He glanced back once at the chimneys and white walls of Oakleigh when he reached the spot from which they could be seen for the last time on the Pelham road. Then, bidding good-by to his past life, he hastened on.
The road that runs from Brenton to Pelham is very straight after one has passed Oakleigh. There are but few houses—nothing but meadows, trees, and bushes on either side. Neal, tramping over the broad expanse of gray mud, had nothing to distract his mind from the thoughts that filled it. At first they were very desperate ones.
"Cynthia had no right to come and rant the way she did. The idea of calling me a coward, and telling me I was like a boy in a dime novel because I ran away! It was the only thing to do. They had no business to suspect me. They— Confound it! I won't put up with such treatment. I'll stick to my resolution and drop the whole concern. What a long, straight road this is, and how I hate the rain!"
At last he reached the end of it and entered the little town of Pelham, uninteresting at the best of times, and doubly so on such a day as this. The inhabitants were all within doors; not even a dog was stirring.
"Every one is dry and comfortable but me," thought Neal, miserably, as he went into the station.
Fortunately, the next train for Boston was soon due, and it did not take long for him to reach the friend's house in one of the suburbs at which he had left his possessions.

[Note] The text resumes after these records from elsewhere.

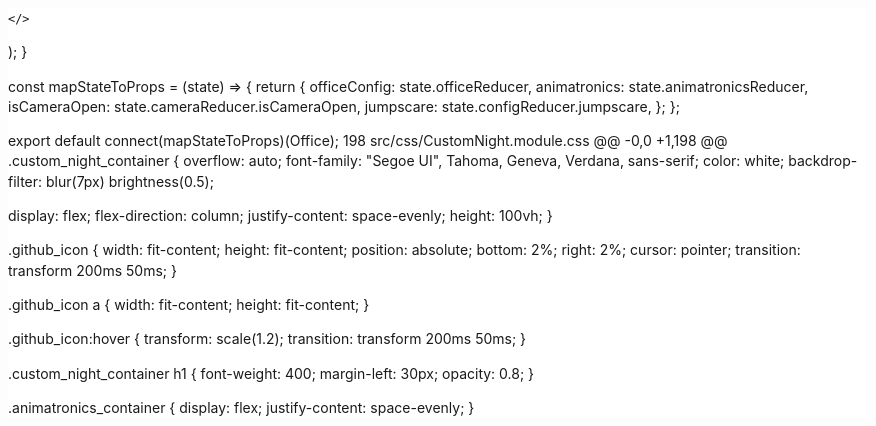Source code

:     </>
  );
}

const mapStateToProps = (state) => {
  return {
    officeConfig: state.officeReducer,
    animatronics: state.animatronicsReducer,
    isCameraOpen: state.cameraReducer.isCameraOpen,
    jumpscare: state.configReducer.jumpscare,
  };
};

export default connect(mapStateToProps)(Office);
 198  src/css/CustomNight.module.css 
@@ -0,0 +1,198 @@
.custom_night_container {
  overflow: auto;
  font-family: "Segoe UI", Tahoma, Geneva, Verdana, sans-serif;
  color: white;
  backdrop-filter: blur(7px) brightness(0.5);

  display: flex;
  flex-direction: column;
  justify-content: space-evenly;
  height: 100vh;
}

.github_icon {
  width: fit-content;
  height: fit-content;
  position: absolute;
  bottom: 2%;
  right: 2%;
  cursor: pointer;
  transition: transform 200ms 50ms;
}

.github_icon a {
  width: fit-content;
  height: fit-content;
}

.github_icon:hover {
  transform: scale(1.2);
  transition: transform 200ms 50ms;
}

.custom_night_container h1 {
  font-weight: 400;
  margin-left: 30px;
  opacity: 0.8;
}

.animatronics_container {
  display: flex;
  justify-content: space-evenly;
}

A merry party was staying there for the Easter holidays, and Neal was the subject of much speculation and concern when he appeared, weary and wet, in their midst. Every one supposed that he had gone to Brenton to visit his sister, and they wondered why he had come back on such a stormy day.
Though the story of Neal was well known in Brenton, oddly enough it had not yet reached his friends in Boston, and he did not enlighten them. He went to his room and staid there for several hours. With dry clothes he came into a better frame of mind.
Poor little Cynthia! How good she was to come to meet him such a day, when she must have wanted to stay with Edith. And how badly she felt about him; much more so than he deserved. He was not worth it. How she had fired up when she told him that he was a coward! He must prove to her that he was not. He would never give in and go back there, never! But there were other ways of proving it; he could go to work and show her that he was made of good stuff after all. He should not have frightened Cynthia by saying that he would "go to the bad." But, then, he had been abominably treated. He could not go to college now, for he would never accept it from Hessie, who had been willing to believe he took the money. He lashed himself into a fury again as he thought of it. He was utterly unreasonable, but of course he was quite unconscious of being so.
Finally the better thoughts came uppermost again, and he decided what to do. He would go to Philadelphia and ask his guardian to put him in the way of getting some work. He would tell him the whole story. Fortunately, he did not remember that Cynthia had said her father went to Philadelphia; if he had he would not have gone, thinking that his guardian would have been prejudiced against him by his brother-in-law.